Saya membela Susan Quimpo, seorang gadis prapubertas pada tahun-tahun awal Darurat Militer, yang menghabiskan akhir pekannya mengemas nasi untuk para tahanan di pusat penahanan yang menampung tahanan politik. Lima saudara kandungnya dipenjara selama Darurat Militer – semuanya adalah aktivis mahasiswa yang tergabung dalam gerakan bawah tanah. Kakaknya, Nathan, ditelanjangi dan diraba-raba beberapa kali oleh para penculiknya. Kakaknya Jan dan saya mengutip dari bukunya Kehidupan subversif, “kepalanya berulang kali dicelupkan ke dalam toilet berisi air seni, air disuntikkan ke buah zakarnya, dan kakinya mati rasa lalu ditusuk dengan kawat hidup.” Jan Quimpo bergabung dengan barisan hilang, dan percakapan terakhir Susan dengannya adalah ketika dia memintanya untuk mengantarkan makanan. Saudara laki-laki lainnya, Jun, ditembak pada tahun 1981 di Nueva Ecija.
Saya mewakili Sixto Carlos, yang kini menjadi pria periang berusia 70-an dengan pipi kemerahan dan mudah tertawa. Dia ditangkap tanpa tuduhan pada tahun 1978 dan ditempatkan di sel isolasi selama dua tahun. Dia dipukuli secara brutal, disiram air mendidih dan digantung di langit-langit dengan tangan diborgol. Dalam kata-katanya sendiri, dia berkata: “Kedua lengan saya dipegang oleh dua pria dan pria ketiga duduk di pangkuan saya. Penutup mata dilepas dan diganti dengan handuk di wajahku. Mereka mulai menuangkan air ke handuk di wajah saya. Saya merasakan sensasi tenggelam.” Inilah yang dikenal sebagai waterboarding, sebuah nama yang tidak berbahaya untuk teknik penyiksaan yang sangat menjijikkan dan tidak manusiawi.

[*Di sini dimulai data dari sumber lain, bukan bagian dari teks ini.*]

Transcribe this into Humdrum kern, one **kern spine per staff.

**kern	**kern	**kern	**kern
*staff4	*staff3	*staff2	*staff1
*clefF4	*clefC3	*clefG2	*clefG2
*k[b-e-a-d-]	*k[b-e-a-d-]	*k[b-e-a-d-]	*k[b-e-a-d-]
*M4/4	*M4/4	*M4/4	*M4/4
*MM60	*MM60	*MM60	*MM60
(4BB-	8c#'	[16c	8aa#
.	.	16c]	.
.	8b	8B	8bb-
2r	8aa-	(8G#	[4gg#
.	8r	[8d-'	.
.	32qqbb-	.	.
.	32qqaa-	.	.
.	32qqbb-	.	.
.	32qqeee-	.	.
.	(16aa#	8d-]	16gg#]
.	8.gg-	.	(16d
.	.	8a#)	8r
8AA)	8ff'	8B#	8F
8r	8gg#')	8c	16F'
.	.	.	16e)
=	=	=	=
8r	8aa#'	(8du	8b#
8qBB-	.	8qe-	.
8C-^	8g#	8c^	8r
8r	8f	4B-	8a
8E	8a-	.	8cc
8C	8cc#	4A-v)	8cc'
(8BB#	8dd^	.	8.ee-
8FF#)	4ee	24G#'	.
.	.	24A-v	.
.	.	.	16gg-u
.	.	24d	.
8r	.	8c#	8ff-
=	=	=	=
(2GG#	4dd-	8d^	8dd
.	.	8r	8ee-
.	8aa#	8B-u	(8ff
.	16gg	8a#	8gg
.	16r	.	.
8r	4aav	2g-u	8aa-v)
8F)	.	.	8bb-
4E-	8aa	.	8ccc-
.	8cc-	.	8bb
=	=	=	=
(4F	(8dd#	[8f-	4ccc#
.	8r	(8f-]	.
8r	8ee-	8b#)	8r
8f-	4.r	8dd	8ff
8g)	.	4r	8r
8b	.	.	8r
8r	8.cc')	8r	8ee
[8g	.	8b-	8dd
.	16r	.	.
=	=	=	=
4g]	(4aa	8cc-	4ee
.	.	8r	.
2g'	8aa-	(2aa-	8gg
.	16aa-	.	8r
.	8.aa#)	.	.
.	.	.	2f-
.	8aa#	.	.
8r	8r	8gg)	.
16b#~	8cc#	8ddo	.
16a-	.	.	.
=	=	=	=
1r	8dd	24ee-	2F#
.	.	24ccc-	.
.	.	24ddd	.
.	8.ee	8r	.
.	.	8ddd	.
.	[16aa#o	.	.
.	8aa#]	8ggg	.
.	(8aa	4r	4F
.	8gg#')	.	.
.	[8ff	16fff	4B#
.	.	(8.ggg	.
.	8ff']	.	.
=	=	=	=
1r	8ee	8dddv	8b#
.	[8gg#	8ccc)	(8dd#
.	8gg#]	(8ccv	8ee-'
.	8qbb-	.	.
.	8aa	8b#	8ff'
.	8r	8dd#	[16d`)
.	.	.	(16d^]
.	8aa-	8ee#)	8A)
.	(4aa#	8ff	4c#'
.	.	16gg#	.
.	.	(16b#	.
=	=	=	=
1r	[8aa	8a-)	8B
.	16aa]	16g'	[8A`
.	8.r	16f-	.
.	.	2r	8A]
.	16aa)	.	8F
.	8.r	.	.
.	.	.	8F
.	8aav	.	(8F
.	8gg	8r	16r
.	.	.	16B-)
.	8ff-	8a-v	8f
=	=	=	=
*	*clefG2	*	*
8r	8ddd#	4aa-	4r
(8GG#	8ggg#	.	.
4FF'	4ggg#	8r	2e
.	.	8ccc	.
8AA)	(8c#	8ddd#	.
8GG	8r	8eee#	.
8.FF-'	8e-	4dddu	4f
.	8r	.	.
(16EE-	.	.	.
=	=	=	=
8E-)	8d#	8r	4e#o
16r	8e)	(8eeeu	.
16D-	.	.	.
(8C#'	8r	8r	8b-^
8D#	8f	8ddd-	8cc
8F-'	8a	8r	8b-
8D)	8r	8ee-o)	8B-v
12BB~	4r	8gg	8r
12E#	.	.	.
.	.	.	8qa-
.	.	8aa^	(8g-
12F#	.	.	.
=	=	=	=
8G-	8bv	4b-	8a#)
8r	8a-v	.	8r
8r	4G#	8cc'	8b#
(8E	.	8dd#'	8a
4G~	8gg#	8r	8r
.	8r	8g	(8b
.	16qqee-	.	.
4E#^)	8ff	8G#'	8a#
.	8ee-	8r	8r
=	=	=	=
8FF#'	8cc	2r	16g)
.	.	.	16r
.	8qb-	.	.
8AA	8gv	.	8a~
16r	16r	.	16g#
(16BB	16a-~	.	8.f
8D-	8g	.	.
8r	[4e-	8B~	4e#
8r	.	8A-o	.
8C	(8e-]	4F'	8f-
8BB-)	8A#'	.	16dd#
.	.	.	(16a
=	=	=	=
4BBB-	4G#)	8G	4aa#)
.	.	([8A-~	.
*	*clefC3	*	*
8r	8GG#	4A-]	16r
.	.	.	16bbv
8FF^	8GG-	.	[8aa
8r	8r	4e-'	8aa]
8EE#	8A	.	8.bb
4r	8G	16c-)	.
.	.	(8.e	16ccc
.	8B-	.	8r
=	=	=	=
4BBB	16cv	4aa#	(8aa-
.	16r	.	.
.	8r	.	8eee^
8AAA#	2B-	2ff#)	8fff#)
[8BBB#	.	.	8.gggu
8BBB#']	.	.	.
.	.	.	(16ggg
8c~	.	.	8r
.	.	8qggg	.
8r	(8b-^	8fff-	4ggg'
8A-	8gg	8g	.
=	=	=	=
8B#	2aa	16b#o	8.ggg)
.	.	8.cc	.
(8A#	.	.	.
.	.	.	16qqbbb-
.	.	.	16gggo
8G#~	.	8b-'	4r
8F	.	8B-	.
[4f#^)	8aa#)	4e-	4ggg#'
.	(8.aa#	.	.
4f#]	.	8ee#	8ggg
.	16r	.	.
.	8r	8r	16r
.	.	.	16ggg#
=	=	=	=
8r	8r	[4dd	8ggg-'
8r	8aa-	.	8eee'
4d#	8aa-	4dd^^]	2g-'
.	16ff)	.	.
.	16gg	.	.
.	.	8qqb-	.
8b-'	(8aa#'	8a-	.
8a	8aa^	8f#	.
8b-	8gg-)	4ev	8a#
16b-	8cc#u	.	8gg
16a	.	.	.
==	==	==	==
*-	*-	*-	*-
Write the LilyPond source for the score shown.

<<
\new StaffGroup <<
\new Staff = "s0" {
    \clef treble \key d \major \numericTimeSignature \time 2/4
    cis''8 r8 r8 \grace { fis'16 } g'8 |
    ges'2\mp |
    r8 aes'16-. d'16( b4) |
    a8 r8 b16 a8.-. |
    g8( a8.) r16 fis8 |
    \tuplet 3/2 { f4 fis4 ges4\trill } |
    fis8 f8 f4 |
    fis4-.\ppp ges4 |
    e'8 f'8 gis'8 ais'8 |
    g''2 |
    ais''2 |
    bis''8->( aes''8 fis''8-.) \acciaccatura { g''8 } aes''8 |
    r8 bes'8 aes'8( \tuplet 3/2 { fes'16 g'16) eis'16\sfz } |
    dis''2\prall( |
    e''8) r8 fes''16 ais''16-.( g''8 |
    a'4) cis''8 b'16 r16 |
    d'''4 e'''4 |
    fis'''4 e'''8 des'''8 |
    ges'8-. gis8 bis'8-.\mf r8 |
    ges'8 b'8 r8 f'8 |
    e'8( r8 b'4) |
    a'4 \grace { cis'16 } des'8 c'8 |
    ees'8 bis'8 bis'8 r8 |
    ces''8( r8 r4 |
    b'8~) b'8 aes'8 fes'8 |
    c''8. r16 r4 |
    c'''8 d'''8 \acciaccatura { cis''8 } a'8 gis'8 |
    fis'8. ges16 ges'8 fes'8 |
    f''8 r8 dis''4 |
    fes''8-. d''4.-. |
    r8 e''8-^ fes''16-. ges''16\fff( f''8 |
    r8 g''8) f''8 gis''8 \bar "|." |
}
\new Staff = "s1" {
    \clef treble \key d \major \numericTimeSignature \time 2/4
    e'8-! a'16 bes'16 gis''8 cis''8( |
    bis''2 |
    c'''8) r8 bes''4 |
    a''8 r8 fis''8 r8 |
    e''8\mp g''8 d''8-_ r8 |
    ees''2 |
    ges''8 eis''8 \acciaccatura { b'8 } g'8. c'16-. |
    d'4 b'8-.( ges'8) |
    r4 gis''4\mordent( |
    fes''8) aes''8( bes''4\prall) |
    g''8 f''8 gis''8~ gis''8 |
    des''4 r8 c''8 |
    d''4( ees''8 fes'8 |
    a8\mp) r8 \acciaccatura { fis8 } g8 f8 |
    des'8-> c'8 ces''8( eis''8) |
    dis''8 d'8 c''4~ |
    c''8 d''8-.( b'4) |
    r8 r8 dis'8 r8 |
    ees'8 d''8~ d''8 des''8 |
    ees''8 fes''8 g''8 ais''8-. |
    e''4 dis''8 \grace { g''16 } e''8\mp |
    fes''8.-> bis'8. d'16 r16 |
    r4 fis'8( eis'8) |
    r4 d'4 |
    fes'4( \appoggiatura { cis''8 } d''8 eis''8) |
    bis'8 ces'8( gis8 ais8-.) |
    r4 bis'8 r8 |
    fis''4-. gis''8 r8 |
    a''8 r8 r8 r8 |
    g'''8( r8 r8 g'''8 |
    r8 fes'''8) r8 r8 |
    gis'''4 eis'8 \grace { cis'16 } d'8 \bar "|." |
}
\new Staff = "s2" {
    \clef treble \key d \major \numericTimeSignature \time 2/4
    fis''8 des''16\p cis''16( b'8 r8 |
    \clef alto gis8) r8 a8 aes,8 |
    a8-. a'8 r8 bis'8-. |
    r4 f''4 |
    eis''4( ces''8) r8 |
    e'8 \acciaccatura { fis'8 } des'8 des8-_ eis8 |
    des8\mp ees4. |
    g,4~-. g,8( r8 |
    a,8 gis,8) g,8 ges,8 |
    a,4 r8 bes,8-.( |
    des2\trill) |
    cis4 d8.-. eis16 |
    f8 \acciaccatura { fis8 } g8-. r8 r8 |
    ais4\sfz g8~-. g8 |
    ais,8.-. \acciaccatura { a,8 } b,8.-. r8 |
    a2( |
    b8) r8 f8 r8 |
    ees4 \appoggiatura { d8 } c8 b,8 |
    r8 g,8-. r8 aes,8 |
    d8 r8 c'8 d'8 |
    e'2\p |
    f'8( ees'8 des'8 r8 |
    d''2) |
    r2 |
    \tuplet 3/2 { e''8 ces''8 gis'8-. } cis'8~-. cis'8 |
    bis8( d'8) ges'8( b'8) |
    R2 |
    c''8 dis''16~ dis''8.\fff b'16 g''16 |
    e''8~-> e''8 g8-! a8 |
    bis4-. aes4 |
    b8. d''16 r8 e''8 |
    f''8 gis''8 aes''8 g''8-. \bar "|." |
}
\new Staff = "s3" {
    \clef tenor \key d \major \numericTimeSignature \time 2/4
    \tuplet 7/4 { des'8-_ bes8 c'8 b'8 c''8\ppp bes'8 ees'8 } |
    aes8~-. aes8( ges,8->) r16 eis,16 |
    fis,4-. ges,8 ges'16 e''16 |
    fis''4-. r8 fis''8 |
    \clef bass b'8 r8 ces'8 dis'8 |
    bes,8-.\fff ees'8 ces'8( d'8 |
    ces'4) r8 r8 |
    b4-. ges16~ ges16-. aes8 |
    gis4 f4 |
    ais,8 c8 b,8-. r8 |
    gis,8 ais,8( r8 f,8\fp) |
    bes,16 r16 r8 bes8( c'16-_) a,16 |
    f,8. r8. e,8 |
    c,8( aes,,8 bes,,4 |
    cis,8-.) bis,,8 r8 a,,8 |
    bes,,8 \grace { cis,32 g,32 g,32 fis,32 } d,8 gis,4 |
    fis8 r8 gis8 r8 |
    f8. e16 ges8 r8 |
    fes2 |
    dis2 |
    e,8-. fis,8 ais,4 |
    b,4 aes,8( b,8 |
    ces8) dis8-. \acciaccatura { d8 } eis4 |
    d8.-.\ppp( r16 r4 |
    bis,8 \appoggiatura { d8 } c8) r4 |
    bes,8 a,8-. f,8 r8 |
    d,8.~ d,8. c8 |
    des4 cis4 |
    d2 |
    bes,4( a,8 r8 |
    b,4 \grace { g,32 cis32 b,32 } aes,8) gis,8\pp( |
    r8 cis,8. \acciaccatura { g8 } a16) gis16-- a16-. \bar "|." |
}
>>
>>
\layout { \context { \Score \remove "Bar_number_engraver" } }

Saya membela Etta Rosales, mantan anggota Kongres dan mantan ketua Komisi Hak Asasi Manusia, yang berulang kali diperkosa dan disiksa selama Darurat Militer. Dia bercerita tentang penyiksaan yang dia alami di tangan para sipir penjara: “Mereka mencoba membuat saya berbicara dengan membakar saya, yang terasa seperti lilin panas dari lilin yang menyala, di lengan dan kaki saya. Ketika itu tidak berhasil, mereka menanggalkan pakaian saya, menempelkan laras pistol ke pelipis saya dan bermain rolet Rusia.” Ketika dia terpilih sebagai anggota kongres dari Akbayan pada tahun 1998, dia bertemu dengan salah satu penculiknya yang kini menjadi rekannya. “Terakhir kali aku bertemu denganmu,” kata Etta, dengan kejujuran khasnya, “adalah di ruang besi militer tempat aku disiksa.”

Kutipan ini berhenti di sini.